ジョン・レノンになりたかった男
練習のため短編を書いてみました。厳しい感想などお待ちしています。
野外に設置された特設ステージの真ん中にその男はいた。時には語り、時には歌い人々の記憶に自分という存在を残そうと必死になっている。
「みんな聞いてくれ。世の中、右だとか左だとかそんな事ばかりいってるから戦争はなくならないんだ。それなら俺が今ここで新しい思想を発表するぜ、右でも左でもなく中だ。真の平和を愛する新しい思想それが中派だ、どこの国の誰だって参加は自由だ誰の許可もいらない、条件はただ一つ核があるこの世界を憎み一日の中で一度は必ず親は子供の事を、子供は親の事をすべての人間が身近な人の事を愛する時間を持つだけでいい。簡単な事だろ?」男がそういうと場内から大きな歓声と拍手がおきる。
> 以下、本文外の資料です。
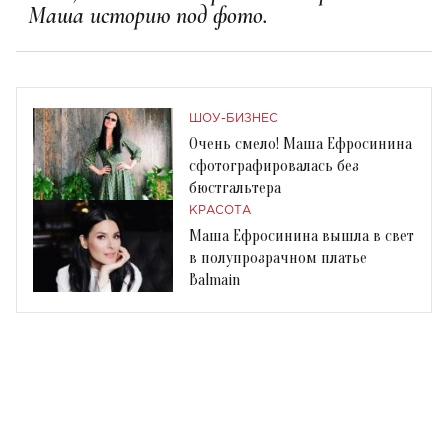
Маша историю под фото.
ШОУ-БИЗНЕС
Очень смело! Маша Ефросинина
сфотографировалась без
бюстгальтера
КРАСОТА
Маша Ефросинина вышла в свет
в полупрозрачном платье
Balmain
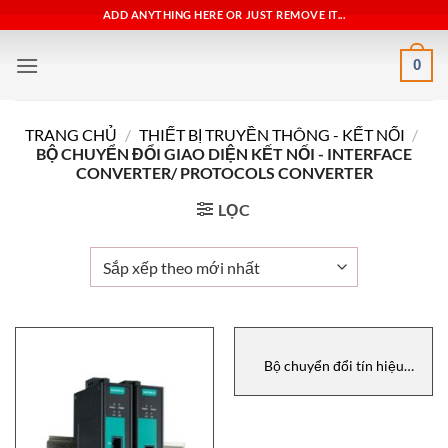
Bỏ
ADD ANYTHING HERE OR JUST REMOVE IT...
qua
nội
0
dung
TRANG CHỦ
/
THIẾT BỊ TRUYỀN THÔNG - KẾT NỐI
/
BỘ CHUYỂN ĐỔI GIAO DIỆN KẾT NỐI - INTERFACE
CONVERTER/ PROTOCOLS CONVERTER
LỌC
Bộ chuyển đổi tín hiệu
Converter, HD67941-B2,
ADFWeb Vietnam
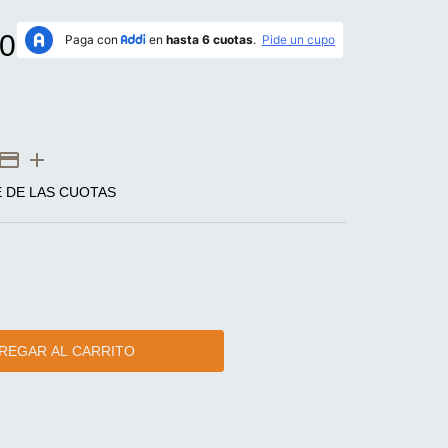
0
E DE LAS CUOTAS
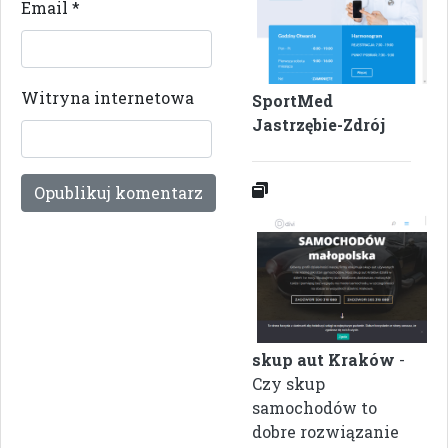
Email
*
Witryna internetowa
SportMed
Jastrzębie-Zdrój
skup aut Kraków
-
Czy skup
samochodów to
dobre rozwiązanie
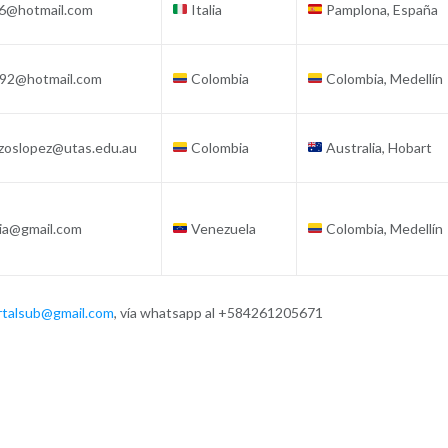
y46@hotmail.com
Italia
Pamplona, España
o92@hotmail.com
Colombia
Colombia, Medellín
zoslopez@utas.edu.au
Colombia
Australia, Hobart
ia@gmail.com
Venezuela
Colombia, Medellín
rtalsub@gmail.com
, vía whatsapp al +584261205671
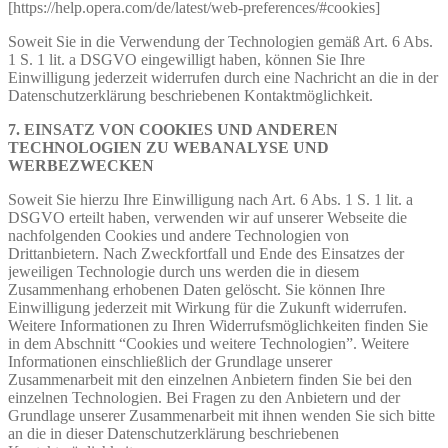
[https://help.opera.com/de/latest/web-preferences/#cookies]
Soweit Sie in die Verwendung der Technologien gemäß Art. 6 Abs.
1 S. 1 lit. a DSGVO eingewilligt haben, können Sie Ihre
Einwilligung jederzeit widerrufen durch eine Nachricht an die in der
Datenschutzerklärung beschriebenen Kontaktmöglichkeit.
7. EINSATZ VON COOKIES UND ANDEREN
TECHNOLOGIEN ZU WEBANALYSE UND
WERBEZWECKEN
Soweit Sie hierzu Ihre Einwilligung nach Art. 6 Abs. 1 S. 1 lit. a
DSGVO erteilt haben, verwenden wir auf unserer Webseite die
nachfolgenden Cookies und andere Technologien von
Drittanbietern. Nach Zweckfortfall und Ende des Einsatzes der
jeweiligen Technologie durch uns werden die in diesem
Zusammenhang erhobenen Daten gelöscht. Sie können Ihre
Einwilligung jederzeit mit Wirkung für die Zukunft widerrufen.
Weitere Informationen zu Ihren Widerrufsmöglichkeiten finden Sie
in dem Abschnitt “Cookies und weitere Technologien”. Weitere
Informationen einschließlich der Grundlage unserer
Zusammenarbeit mit den einzelnen Anbietern finden Sie bei den
einzelnen Technologien. Bei Fragen zu den Anbietern und der
Grundlage unserer Zusammenarbeit mit ihnen wenden Sie sich bitte
an die in dieser Datenschutzerklärung beschriebenen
「どうやら、ここにいる人達はみんな中派って事でいいみたいだな。それじゃあ俺の歌を聴いてくれ。世界中の愛する人に歌います」男はギターを手にとりマイクスタンドの前にたち演奏をはじめた。
世界中の暗殺者にききたい 今お前は幸せかい?
分かってるさお前だって本当はこんな事やりたくないってことぐらい
生活のため仕方なくしているのかな? それなら俺から一つ仕事を頼みたい
金はいくらでも払うから お前の家族を暗殺してくれ
一流のお前には簡単な話だろ だけど今お前はどんな気分なんだろうな
世界中の武器商人にききたい 今回の戦争でいくら設けたんだい?
分かってるさ愛する家族の為にやりたくもないこんな仕事をやっているって事ぐらい
だけど君は愛する家族の前でいつも笑えているかい 一つ最新型の武器を頼みたい 目的は勿論君の家族に向けて使うのさ どうだい笑えないだろう
世界中の戦争指導者にいいたい あんたらのいう通りにすれば本当に幸せになれるのかい?
分からないなまた一人家族が戦争で殺されたんだ
昨日まで一緒になって笑ってたかわいい女の子さ 一体いつまでこんな事続ければいいんだい もうあんたらのいう平和なんていらないよ 欲しいのは家族みんなで笑いあってた過去なんだから
そういえばあんたらの顔ずいぶん変わったな後は髭を生やせばヒットラーにそっくりだ
Hey you この美しい地球で六十億人が一斉に笑えたら
Hey you この青い空を子供達の笑顔で埋め尽くせるなら
Hey you この広い大地の素晴らしい緑をいつまでも
オーライ これから生まれてくる命へ君たちの未来が幸せで溢れる事を願います
どんなに辛い出来事も明るい未来の為に歩きだそう
未来は愛する者が進んでいく道なのだから
男が歌い終わるとそれまで静かに聞いていた観客が一斉に大きな歓声と拍手を送った。鳴り止まない歓声の中男に対してアンコールの要求がはじまる。
アンコールに応えて再び歌い始めた男の歌が後半に差し掛かった時突然
どこからか二発の銃声の音が鳴り響いた。それまで大歓声に包まれていた野外が一瞬にして静まり返る。そして観客がステージの上を見てみるとさっきまで歌っていた男がその場に倒れ込んでいた。突然の出来事に場内は大騒ぎになり、逃げまとう人々でごった返した。
警備員が慌ててステージで倒れてる男を保護し救急隊へと連絡をする。男の体を見てみると、胸の近くを右と左両方打ち抜かれていた。
「ちく......しょー、何だよこれ。こんなはずじゃ......なかったのに......死にたくないよ......こんなこと......するんじゃなかった」男はそういってそのまま意識を失った。
しばらくして救急隊が駆けつけたが男はすでに息をしていなかった。
翌日になると昨日の出来事など何も無かったように人々は日常の生活に戻っていく、男の歌を思い出す者など誰もいない。
その日の夕方一人の男がマーケットで食料を買いに来ていた。その男は夏なのに厚手のコートを羽織っていて店主の女も怪しそうに見ていたがたくさんの食料を買っていったのでそんな事は気にならなくなり丁寧に接客した。
「あんた、気前がいいね。こんだけ買ってくれたんだからサービスでこの果物をやるよ。食後に家族と一緒に食べな」そういって女がリンゴを三つ渡した。
「あいにく俺には一緒に食べる家族も友達もいないんでな、全員殺されたんだよこの腐った世界に」男はそういってリンゴを受け取らず人混みの中に姿を消した。